Os casos ficaram mais graves a partir de 2017. Em janeiro daquele ano, Guilherme Yuri Padilha, 19 anos, foi morto com uma facada após uma briga no local. Como resposta, o poder público iniciou uma força-tarefa permanente na Estação Férrea, mas descontinuada menos de um ano depois sob a justificativa de falta de efetivo. Naquela época, a Guarda Municipal tinha uma equipe fixa na Estação Férrea, nas madrugadas, finais de semana e em vésperas de feriados.
Nos anos seguintes, novos tumultos preocuparam. Em dezembro de 2018, a aglomeração de jovens terminou com uma viatura da Brigada Militar danificada após os policiais irem até o local averiguar uma denúncia de perturbação. Uma garrafa atingiu e amassou a porta dianteira de uma viatura. A partir daquele ano, como resposta, a prefeitura proibiu o estacionamento de veículos durante a noite e madrugada na Rua Dr.
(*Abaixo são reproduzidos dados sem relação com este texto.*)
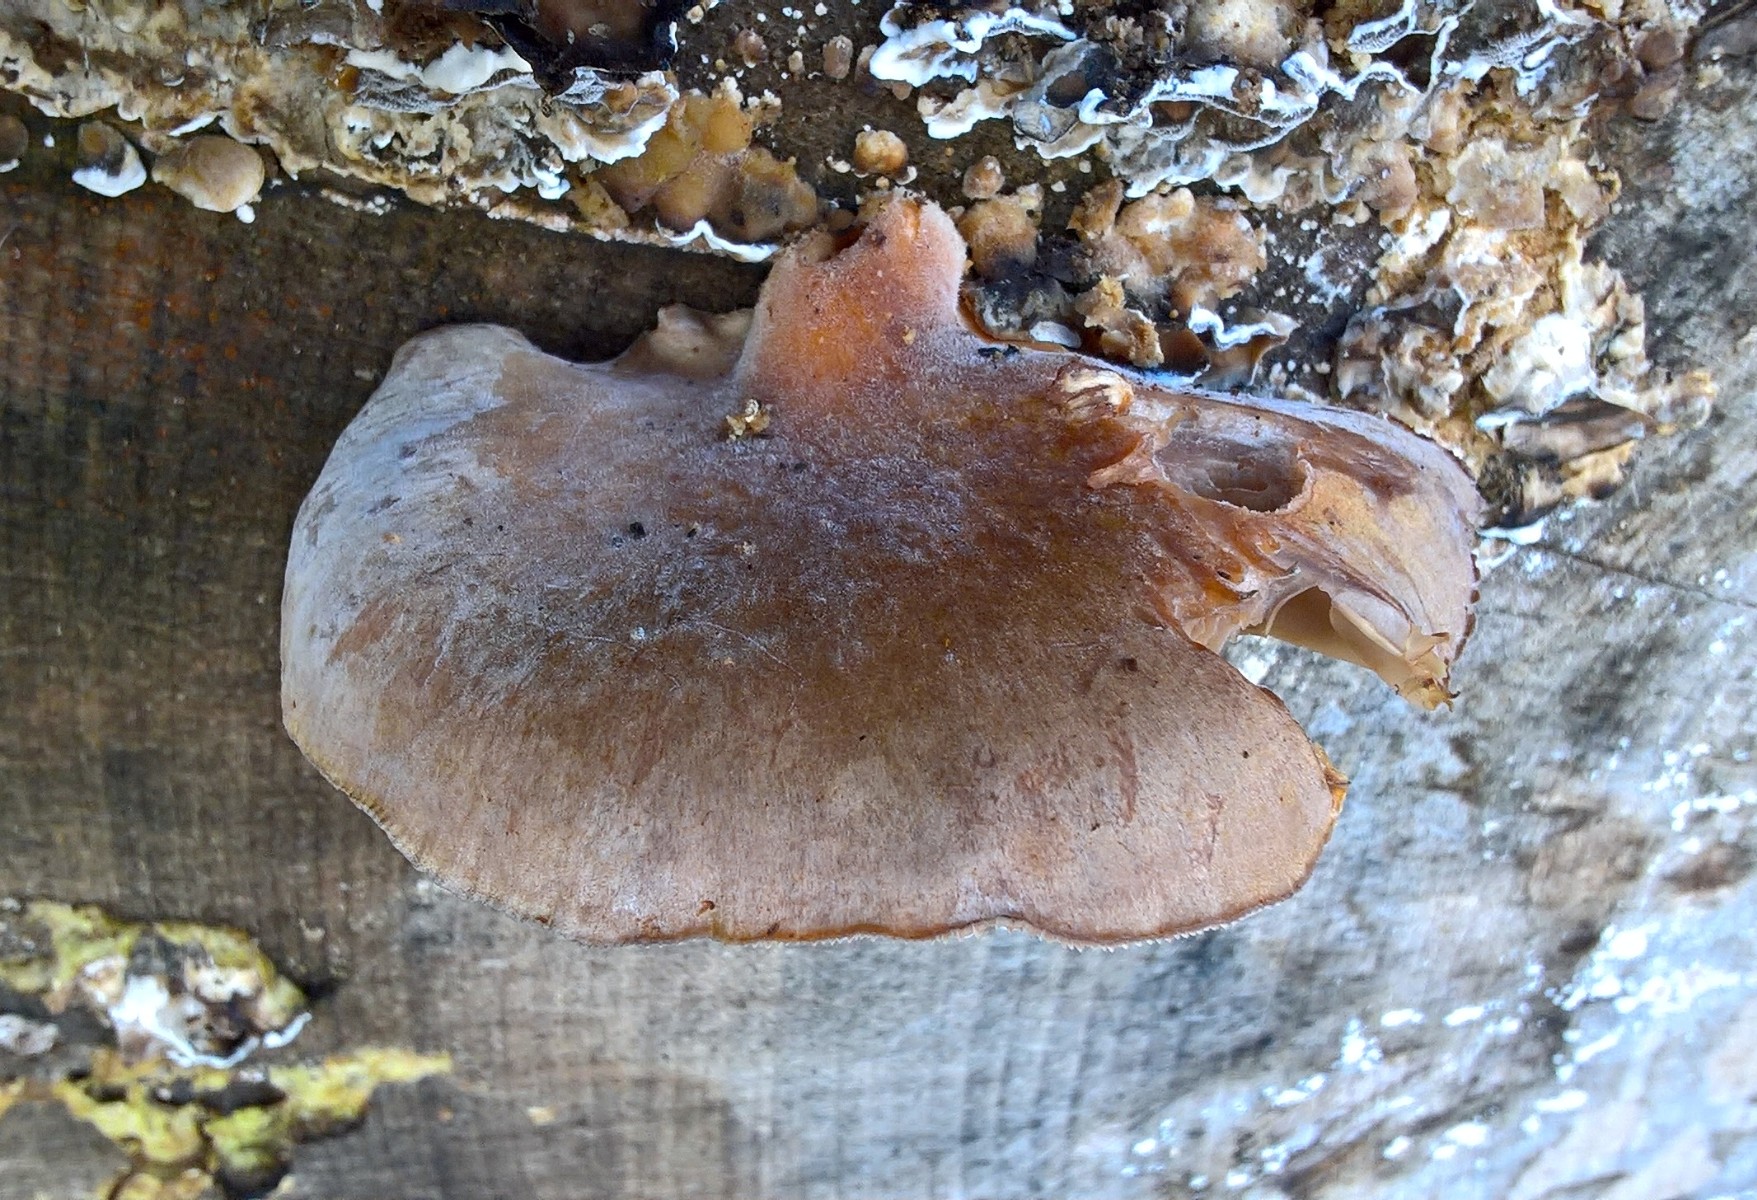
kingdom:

Augusto Pestana, entre as ruas Coronel Flores e Marechal Floriano.
Em janeiro de 2019, um evento chamado pelas redes sociais reuniu milhares de adolescentes e terminou com brigas, feridos e dispersão pela Força Tática da Brigada Militar (BM) na Estação. Os últimos casos ocorreram em fevereiro de 2020. Naquele ano, durante o feriado de Carnaval, a Brigada Militar usou bombas de efeito moral para dispersar uma briga generalizada na Estação Férrea. Segundo a BM, após a ação, foram registrados atos de vandalismo, como queima de contêineres, depredação de paradas de ônibus e trancamento de vias.